Friday, May 12, 2017

Firing Comey Won't End Russia Probe Vanish, and May Take Trump Down


Outside of the alternate universe of Fox News and Breitbart where blind allegiance to Der Trumpenführer seemingly remains the norm, indicating the power of promises of racist policies and religious extremism to the GOP base, many are realizing that rather than end the Russiagate investigation, Trump may have breathed new life into the matter and could have hastened his fate to parallel that of Richard Nixon.  That Trump and his surrogates lie at every turn and/or that Trump views himself above the law should surprise no one.  His history over the years gave a clear picture to anyone willing to look at it be it his dishonesty in business dealings to his troubling ties to the Mafia and to the Russian mafia.  For now the Vichy Republicans are circling the wagons, but they may live to rue the day they sold their principles and souls and supported a man utterly unfit for any office much less the presidency.  An op-ed at Reuters looks at how Trump may have set the stage for his own undoing.  In my view, the end cannot come quickly enough and I only hope that the damage done to the Republicans who supported Trump is enormous.  Here are highlights:
Our commander-in-chief has made a serious miscalculation. He seems to think the U.S. government is like a reality television show he once ran, where you get great results and top-flight ratings by firing people.
If President Donald Trump dismissed FBI Director James Comey to impede the increasingly intense investigation of the Kremlin's meddling in the 2016 election, that act could someday be construed as an obstruction of justice and an impeachable offense.
That may seem a harsh judgment. But the only precedent we have is – you guessed it – Richard Nixon and Watergate. Nixon's deliberate attempts to obstruct the FBI's investigation of the White House formed a key part of the first article of impeachment approved by the House Judiciary Committee in 1974. Nixon resigned weeks later.

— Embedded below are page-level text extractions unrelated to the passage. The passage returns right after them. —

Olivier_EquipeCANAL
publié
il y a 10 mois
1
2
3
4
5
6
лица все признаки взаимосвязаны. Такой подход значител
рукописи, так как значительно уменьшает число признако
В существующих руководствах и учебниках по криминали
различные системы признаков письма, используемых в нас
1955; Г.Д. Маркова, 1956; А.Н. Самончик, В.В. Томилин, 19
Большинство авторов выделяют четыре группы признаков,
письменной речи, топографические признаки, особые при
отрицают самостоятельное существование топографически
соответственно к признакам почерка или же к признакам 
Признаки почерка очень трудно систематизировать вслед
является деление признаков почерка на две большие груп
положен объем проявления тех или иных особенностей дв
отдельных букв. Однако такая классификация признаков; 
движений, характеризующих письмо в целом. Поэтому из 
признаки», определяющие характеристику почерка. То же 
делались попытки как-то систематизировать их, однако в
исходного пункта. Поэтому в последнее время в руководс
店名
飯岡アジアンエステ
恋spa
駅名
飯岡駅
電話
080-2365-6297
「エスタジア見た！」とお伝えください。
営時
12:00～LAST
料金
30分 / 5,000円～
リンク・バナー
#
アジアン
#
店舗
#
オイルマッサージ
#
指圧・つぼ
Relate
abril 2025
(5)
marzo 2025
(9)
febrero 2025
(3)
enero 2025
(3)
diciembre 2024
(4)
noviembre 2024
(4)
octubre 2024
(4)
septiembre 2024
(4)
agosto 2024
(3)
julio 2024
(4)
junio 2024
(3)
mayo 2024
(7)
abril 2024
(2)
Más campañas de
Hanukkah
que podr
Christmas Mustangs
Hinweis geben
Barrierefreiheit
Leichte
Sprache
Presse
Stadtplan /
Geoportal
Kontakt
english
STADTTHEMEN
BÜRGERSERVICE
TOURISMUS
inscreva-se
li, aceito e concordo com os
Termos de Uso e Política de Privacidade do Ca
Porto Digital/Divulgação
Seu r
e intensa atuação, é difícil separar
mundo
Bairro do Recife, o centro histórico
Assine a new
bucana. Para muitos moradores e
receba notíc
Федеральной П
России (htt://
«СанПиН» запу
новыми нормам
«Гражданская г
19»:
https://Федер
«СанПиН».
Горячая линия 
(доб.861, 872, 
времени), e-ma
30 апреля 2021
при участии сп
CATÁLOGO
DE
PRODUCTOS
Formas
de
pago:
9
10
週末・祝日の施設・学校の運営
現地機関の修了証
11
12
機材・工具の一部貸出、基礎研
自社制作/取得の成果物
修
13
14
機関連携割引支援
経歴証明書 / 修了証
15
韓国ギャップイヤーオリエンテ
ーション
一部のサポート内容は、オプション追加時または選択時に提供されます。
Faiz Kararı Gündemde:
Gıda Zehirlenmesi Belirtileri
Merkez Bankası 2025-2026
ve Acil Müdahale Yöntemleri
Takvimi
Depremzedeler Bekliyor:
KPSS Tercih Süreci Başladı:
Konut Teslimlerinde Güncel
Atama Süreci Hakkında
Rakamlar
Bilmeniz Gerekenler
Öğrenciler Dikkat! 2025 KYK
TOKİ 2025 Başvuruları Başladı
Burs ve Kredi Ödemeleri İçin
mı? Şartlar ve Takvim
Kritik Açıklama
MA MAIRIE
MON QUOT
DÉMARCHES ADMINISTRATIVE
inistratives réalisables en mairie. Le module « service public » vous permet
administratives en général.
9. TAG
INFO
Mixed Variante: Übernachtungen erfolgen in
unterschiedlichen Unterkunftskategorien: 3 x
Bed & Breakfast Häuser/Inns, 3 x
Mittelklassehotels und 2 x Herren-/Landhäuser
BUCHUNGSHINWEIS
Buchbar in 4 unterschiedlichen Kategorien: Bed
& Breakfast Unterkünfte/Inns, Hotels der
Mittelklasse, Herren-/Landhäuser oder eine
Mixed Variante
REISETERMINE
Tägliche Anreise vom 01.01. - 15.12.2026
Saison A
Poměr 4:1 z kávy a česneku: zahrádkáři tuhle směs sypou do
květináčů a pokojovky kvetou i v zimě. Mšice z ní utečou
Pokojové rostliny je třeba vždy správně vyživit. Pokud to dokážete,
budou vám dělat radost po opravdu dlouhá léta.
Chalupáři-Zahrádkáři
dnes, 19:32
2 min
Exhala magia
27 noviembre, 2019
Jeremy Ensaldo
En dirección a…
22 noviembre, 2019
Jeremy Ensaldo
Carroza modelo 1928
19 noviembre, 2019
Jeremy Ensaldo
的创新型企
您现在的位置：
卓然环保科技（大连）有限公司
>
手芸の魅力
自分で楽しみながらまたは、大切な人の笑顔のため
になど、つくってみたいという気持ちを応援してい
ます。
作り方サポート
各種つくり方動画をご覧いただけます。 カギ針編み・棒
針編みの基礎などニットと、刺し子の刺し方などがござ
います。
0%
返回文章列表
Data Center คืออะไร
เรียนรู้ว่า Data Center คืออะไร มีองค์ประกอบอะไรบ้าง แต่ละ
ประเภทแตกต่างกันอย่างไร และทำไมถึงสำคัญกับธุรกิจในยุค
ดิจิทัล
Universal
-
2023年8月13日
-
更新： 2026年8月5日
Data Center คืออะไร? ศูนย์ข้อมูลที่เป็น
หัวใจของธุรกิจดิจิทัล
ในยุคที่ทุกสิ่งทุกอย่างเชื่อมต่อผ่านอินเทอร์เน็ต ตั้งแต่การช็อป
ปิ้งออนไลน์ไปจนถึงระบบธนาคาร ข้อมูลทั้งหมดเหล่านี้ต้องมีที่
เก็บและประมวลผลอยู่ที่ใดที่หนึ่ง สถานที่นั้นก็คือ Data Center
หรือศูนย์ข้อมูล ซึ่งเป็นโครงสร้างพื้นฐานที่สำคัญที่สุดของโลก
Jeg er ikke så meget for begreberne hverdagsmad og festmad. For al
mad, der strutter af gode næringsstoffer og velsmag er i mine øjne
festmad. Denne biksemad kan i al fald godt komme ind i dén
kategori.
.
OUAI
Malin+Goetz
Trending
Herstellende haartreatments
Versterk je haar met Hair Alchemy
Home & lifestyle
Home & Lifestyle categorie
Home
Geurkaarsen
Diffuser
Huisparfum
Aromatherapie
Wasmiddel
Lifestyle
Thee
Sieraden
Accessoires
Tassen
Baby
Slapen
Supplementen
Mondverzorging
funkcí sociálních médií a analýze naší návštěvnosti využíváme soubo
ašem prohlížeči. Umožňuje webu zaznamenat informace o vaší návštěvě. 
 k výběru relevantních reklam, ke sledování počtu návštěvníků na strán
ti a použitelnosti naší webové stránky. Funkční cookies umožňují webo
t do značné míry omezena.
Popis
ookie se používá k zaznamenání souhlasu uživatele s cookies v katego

We seem to be watching Watergate in fast-forward. Trump has been in office 110 days, and he's already fired his acting attorney general, his national security adviser, and now the head of the FBI, all of whom have played key roles in the Russia imbroglio. But it's Comey's dismissal that will accelerate the political consequences for Trump, even if it might threaten to slow the pace of the FBI's probe.
It's clear that, until Tuesday, the investigation was growing in size and scope. Last week, Comey reportedly asked the Justice Department for more money and more agents to be devoted to an already expanding case (a claim the DOJ denies). Federal prosecutors in Virginia have issued grand jury subpoenas to associates of the dismissed national security adviser, Michael T. Flynn, who had a troubling discussion with FBI agents in the first days of the Trump administration. 
But it seems to me the last straw came on March 20, when Comey testified in public as part of the House Intelligence Committee hearing. He affirmed that the Bureau was in the midst of a massive investigation into Russia’s deliberate attack on American electoral politics, that the aim of that attack was to defeat Clinton and elect Trump – and that Americans may have aided and abetted that assault on democracy.
And in passing, Comey all but called Trump a liar for asserting that President Barack Obama had spied on him by tapping his telephones during the campaign.
If Trump, as he keeps saying, thinks the Russia case is a hoax, and that he can make it vanish by canning Comey, he’s wrong. The FBI is a powerful machine, with thousands of agents, and the ones I know, both active-duty and retired, think Trump’s derision of the investigation was an insult to the institution. They believe that the rule of law is the true rudder for the ship of state; the president cannot reverse its course with a wave of his hand.
It’s bad news for the president that Republicans in Congress were taken aback by his bold and brusque action. They are his last line of defense against the formation of a full-fledged bipartisan independent investigative commission in Congress – on the order of the Iran-Contra committee created three decades ago – a development that could be politically disastrous for Trump.
Senator John McCain, who heads the Armed Services Committee, and is no admirer of Vladimir Putin, defended Comey as an honorable man and called the firing “unprecedented,” which is true. No president has fired an FBI director who was investigating the White House. Not even Nixon had the temerity to do that.
If Congress moves toward an independent commission this summer, which seems possible in the wake of Comey’s dismissal, those same two Senators [McCain and Burr] will be among a handful to lead the way. The FBI will provide crucial support to congressional investigators, and the press will keep digging deeper into this story.
And if Trump continues to alienate Congress and the citizenry with intemperate decisions – he’s now the least popular newly elected president in modern history – it’s going to be an interesting time when the next election rolls around. Imagine what a real congressional investigation of Russiagate might look like if Republicans aren’t holding all the gavels.
Despite what Trump thinks, America is not Putin's Russia and he may have accelerated his own demise.  As noted before, impeachment is not an adequate punishment.  Prosecution and conviction for treason and an appropriate sentence is now the end goal patriotic Americans need to be demanding, and not just for Trump, but everyone in his regime that is implicated.